Na verdade, há um embate de forças que estavam adormecidas desde a eleição de Tancredo Neves. Saudosistas do regime militar acreditam num projeto autoritário de resolução dos problemas nacionais. Renasceram das cinzas depois da reeleição de Dilma Rousseff e encontram ressonância num ambiente social desagregado, violento e sem esperanças. É um cenário muito parecido com o do plebiscito do desarmamento, no qual a “bancada da bala” derrotou toda a elite política e intelectual do país.  De outro, temos as forças derrotadas pelo impeachment de Dilma Rousseff, que não demonstraram poder de reação e foram derrotadas nas urnas em 2016, mas agora se reagruparam em razão do desgaste do governo Michel Temer e dos líderes do PSDB envolvidos em escândalos. O carisma do ex-presidente Lula, mesmo estando preso por corrupção passiva e lavagem de dinheiro, e a memória de seus últimos anos de governo, que registraram altas taxas de crescimento, provocaram uma espécie de efeito Fênix em favor do PT.

Dois Brasis

O problema é que, como em todas as guerras, a primeira vítima é a verdade sobre a situação real do país. Também não existe um projeto que seja capaz de reunificar a nação, profundamente dividida. O Brasil setentrional é vermelho, graças à aliança do PT com as velhas oligarquias nordestinas; o meridional é azul, em razão do descontentamento da classe média e dos setores ligados ao agronegócio. A eleição será decida pelos eleitores da região Sudeste, principalmente São Paulo, Minas e Rio de Janeiro. As pesquisas de opinião desta semana tendem a confirmar esse cenário.  O que pode funcionar como algodão entre os cristais nessa disputa são as instituições políticas e a federação. Embora os dois principais candidatos tenham características centralizadoras e defendam um presidencialismo vertical, há que se considerar que nenhum terá maioria de votos no Congresso, seja no Senado, seja na Câmara, nem controle sobre o Judiciário, Além disso, haverá o contraponto dos governadores eleitos, praticamente todos eles políticos de carreira, alguns dos quais em segundo mandato. São essas forças que poderão mitigar o radicalismo registrado no pleito.

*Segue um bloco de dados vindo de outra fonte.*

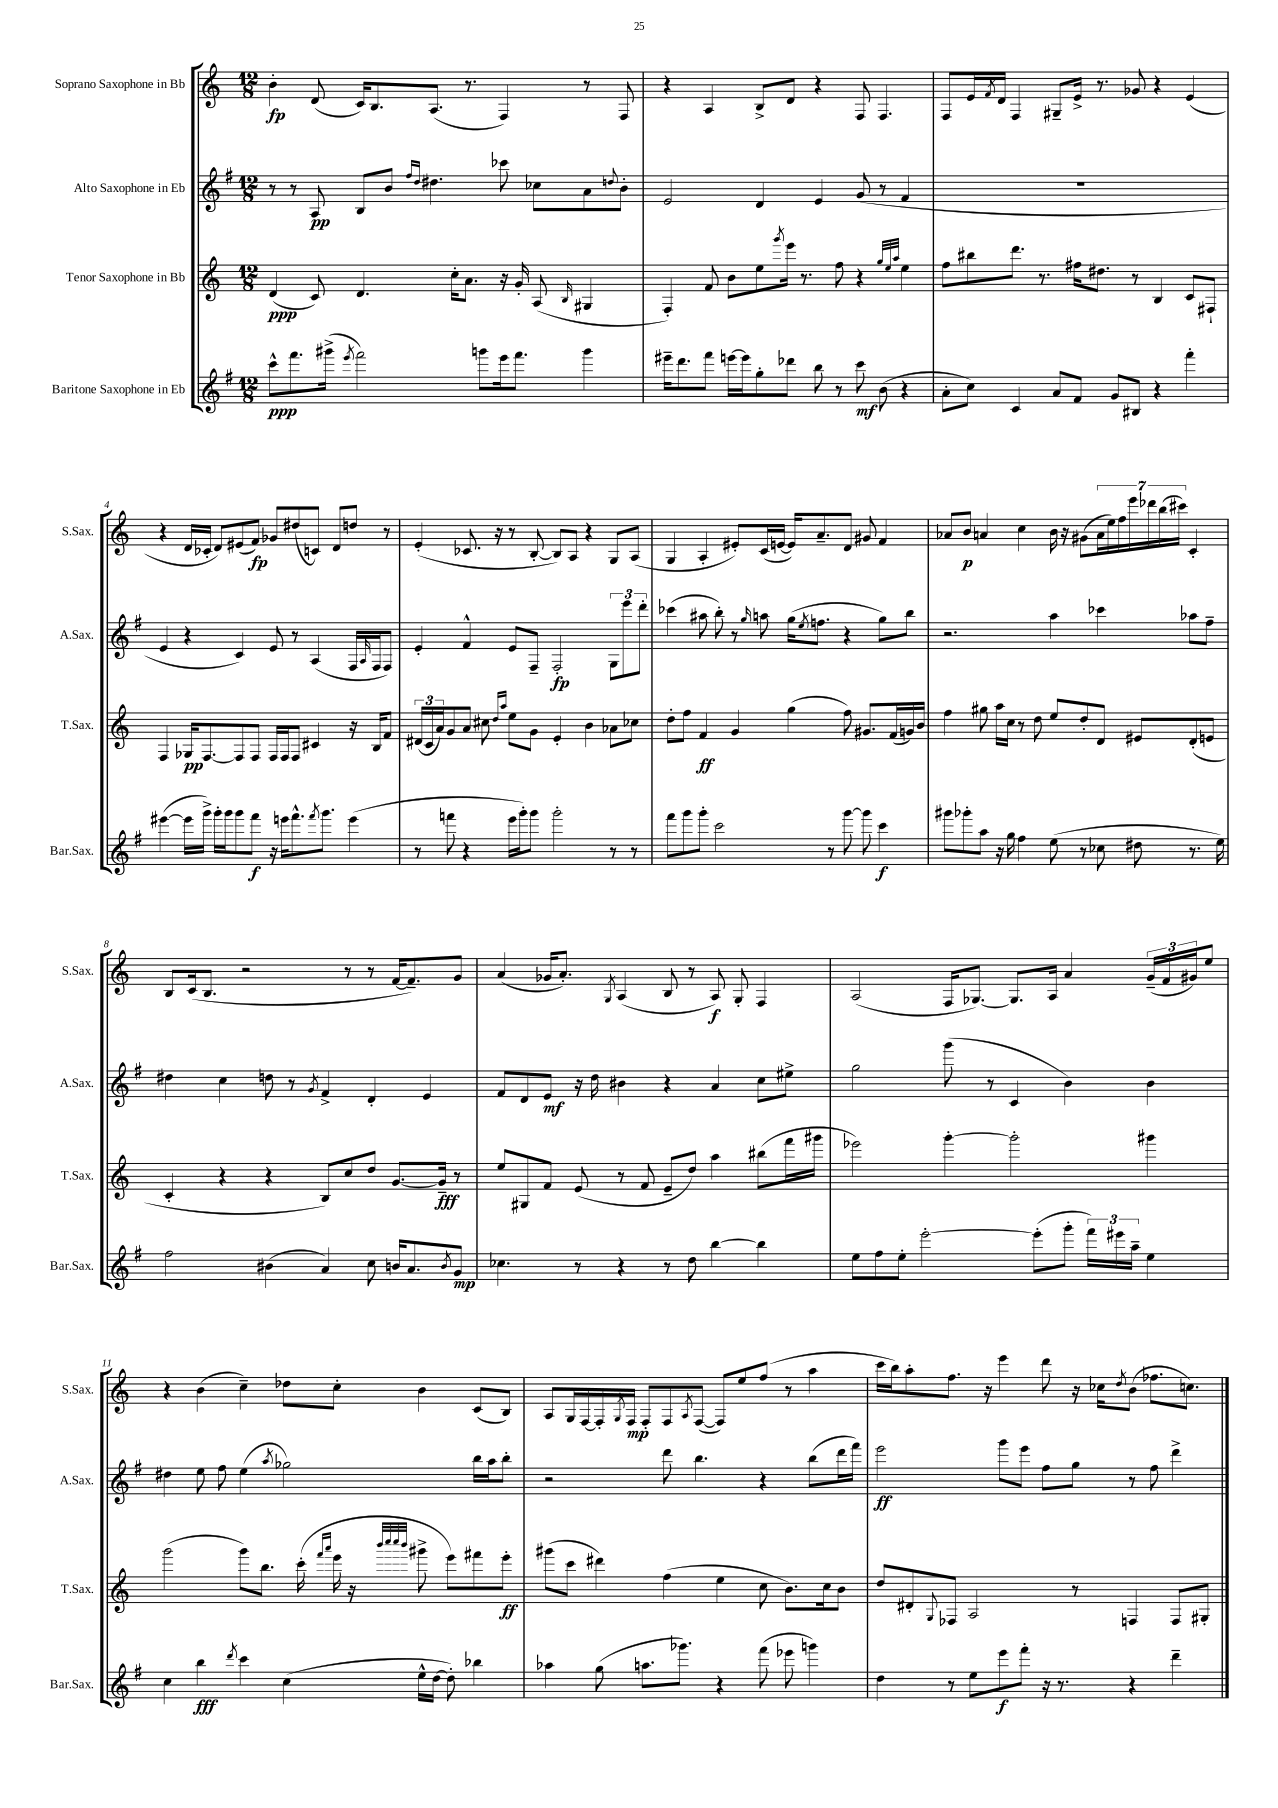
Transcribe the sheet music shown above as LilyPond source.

<<
\new StaffGroup <<
\new Staff = "s0" \with { instrumentName = "Soprano Saxophone in Bb" shortInstrumentName = "S.Sax." } {
    \clef treble \key c \major \numericTimeSignature \time 12/8
    b'4-.\fp d'8( c'16) b8. a8.( r8. f4) r8 f8 |
    r4 a4 b8-> d'8 r4 f8 f4. |
    f8 e'16 \acciaccatura { f'8 } d'16 f4 gis8-- e'16-> r8. ges'8 r4 e'4( |
    r4 d'16 ces'16-. d'8) eis'8( f'8\fp) ges'8 dis''8( c'8) d'8 d''8 r8 |
    e'4-.( ces'8. r16 r8 b8~-. b8) a8 r4 g8 a8( |
    g4 a4-. eis'8-.) c'16( e'16~ e'16) a'8.-- d'8 gis'8 f'4 |
    aes'8 b'8\p a'4 c''4 b'16 r16 gis'8( \tuplet 7/4 { a'16 e''16) f''16 e'''16 des'''16 b''16( cis'''16) } c'4-. |
    b8 c'16( b8. r2 r8 r8 f'16~ f'8.--) g'8 |
    a'4( ges'16 a'8.-.) \acciaccatura { g8 } a4( b8 r8 a8\f) g8-. f4 |
    a2( f16 ges8.~) ges8. a16 a'4 \tuplet 3/2 { g'16--( f'16 gis'16) } e''8 |
    r4 b'4( c''4--) des''8 c''8-. b'4 c'8( b8) |
    a8 g16 f16~ f16-. \acciaccatura { g8 } f16\mp f8-. f8 \acciaccatura { a8 } f8~( f8) e''8 f''8( r8 a''4 |
    c'''16 b''16) a''8-. f''8. r16 e'''4 d'''8 r16 ces''16 \acciaccatura { d''8 } b'8( fes''8. c''8.) \bar "|." |
}
\new Staff = "s1" \with { instrumentName = "Alto Saxophone in Eb" shortInstrumentName = "A.Sax." } {
    \clef treble \key g \major \numericTimeSignature \time 12/8
    r8 r8 a8\pp b8 b'8 \grace { fis''16 d''16 } dis''4. ces'''8 ces''8 a'8 \appoggiatura { d''8 } b'8-. |
    e'2 d'4 e'4 g'8( r8 fis'4 |
    R1. |
    e'4 r4 c'4) e'8 r8 a4( fis16 \grace { a16 } fis16 fis8) |
    e'4-. fis'4-^ e'8 fis8-- fis2-.\fp \tuplet 3/2 { g8 e'''8 d'''8-. } |
    ces'''4( ais''8 b''8-.) r8 \grace { g''16 } a''8 g''16( \acciaccatura { e''8 } f''8. r4 g''8) b''8 |
    r2. a''4 ces'''4 aes''8 fis''8-- |
    dis''4 c''4 d''8 r8 \acciaccatura { g'8 } fis'4-> d'4-. e'4 |
    fis'8 d'8 e'8\mf r16 d''16 bis'4 r4 a'4 c''8 eis''8-> |
    g''2 g'''8( r8 c'4 b'4) b'4 |
    dis''4 e''8 fis''8 e''4( \acciaccatura { a''8 } ges''2) b''16 a''16 b''8-. |
    r2 d'''8 b''4. r4 b''8( d'''16 fis'''16) |
    e'''2\ff g'''8 e'''8 fis''8 g''8 r8 fis''8 d'''4-> \bar "|." |
}
\new Staff = "s2" \with { instrumentName = "Tenor Saxophone in Bb" shortInstrumentName = "T.Sax." } {
    \clef treble \key c \major \numericTimeSignature \time 12/8
    d'4\ppp( c'8) d'4. c''16-. a'8. r16 g'16-. a8( \grace { b16 } gis4 |
    f4-.) f'8 b'8 e''8 \acciaccatura { g'''8 } e'''16 r8. f''8 r4 \grace { g''32 e''32 a''32 } e''4 |
    f''8 bis''8 d'''8. r8. fis''16 dis''8. r8 b4 c'8 fis8-! |
    f4 ges16\pp f8.~ f8 f8 f16 f16 f8 cis'4 r16 b16 f'8 |
    \tuplet 3/2 { dis'16( c'16 a'16) } g'8 a'8 cis''8 \grace { d''16 a''16 } e''8 g'8 e'4-. b'4 aes'8 ces''8 |
    d''8-. f''8 f'4\ff g'4 g''4( f''8) gis'8. f'16( g'16) b'16 |
    f''4 gis''8 a''16 c''16 r8 d''8 e''8 d''8-. d'8 eis'8 d'8-.( e'8 |
    c'4-. r4 r4 b8) c''8 d''8 g'8.~ g'16--\fff r8 |
    e''8 gis8 f'8 e'8( r8 f'8 e'8-- d''8) a''4 bis''8( f'''16 gis'''16 |
    ees'''2) g'''4~-. g'''2-. gis'''4 |
    g'''2( g'''8) b''8. c'''16-.( \grace { f'''16 a'''16 } e'''16 r16 \grace { b'''32 c''''32 c''''32 b'''32 } gis'''8-> e'''8) fis'''8 e'''8-.\ff |
    gis'''8( c'''8 dis'''4) f''4( e''4 c''8 b'8.) c''16 b'8 |
    d''8 dis'8-. \appoggiatura { g8 } fes8 a2 r8 f4 f8 gis8-. \bar "|." |
}
\new Staff = "s3" \with { instrumentName = "Baritone Saxophone in Eb" shortInstrumentName = "Bar.Sax." } {
    \clef treble \key g \major \numericTimeSignature \time 12/8
    c'''8-^\ppp fis'''8. gis'''16->( \acciaccatura { e'''8 } fis'''2) g'''8 e'''16 fis'''8. g'''4 |
    eis'''16-- d'''8. fis'''8 e'''16~ e'''16 g''8-. des'''8 b''8 r8 c'''8\mf b'8( r4 |
    a'8-. c''8) c'4 a'8 fis'8 g'8 bis8 r4 fis'''4-. |
    eis'''4~( eis'''16 g'''16->) g'''16-. g'''16 g'''8 fis'''8\f r16 e'''16 fis'''8.-^ \acciaccatura { fis'''8 } g'''8. e'''4( |
    r8 f'''8 r4 e'''16 g'''16-.) g'''8 g'''2-. r8 r8 |
    fis'''8 g'''8 g'''8-. c'''2 r8 g'''8~ g'''8 c'''4\f |
    gis'''8 ges'''8-. a''8 r16 g''16 fis''4 e''8( r8 ces''8 dis''8 r8. e''16) |
    fis''2 bis'4( a'4) c''8 b'16 a'8. \acciaccatura { b'8 } g'8\mp |
    ces''4. r8 r4 r8 d''8 b''4~ b''4 |
    e''8 fis''8 e''8-. e'''2~-. e'''8-.( g'''8-. \tuplet 3/2 { fis'''16) eis'''16 a''16-- } e''4 |
    c''4 b''4\fff \acciaccatura { d'''8 } c'''4 c''4( e''16-^ d''16~ d''8-.) bes''4 |
    aes''4 g''8( a''8. ges'''8.) r4 fis'''8( ees'''8 g'''4) |
    d''4 r8 e''8 e'''8\f fis'''8-. r16 r8. r4 d'''4-- \bar "|." |
}
>>
>>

Se a eleição for decidida no segundo turno, o que ainda é mais provável, haverá necessidade de os candidatos derivarem ao centro em busca de alianças e assumir compromisso com garantias e salvaguardas de caráter democrático. Será uma nova eleição, embora também polarizada, com a diferença de que Bolsonaro será beneficiado pela paridade de meios de comunicação e a recuperação da saúde, o que pode ter reflexo na sua campanha. Em contrapartida, caso se confirme a presença de Fernando Haddad no segundo turno, o candidato do PT tende a ter mais apoio entre as forças políticas. Na sociedade, porém, o ambiente belicoso deixará muitas sequelas, porque muitos não têm clareza de que a alternância de poder e o direito ao dissenso são pilares da democracia.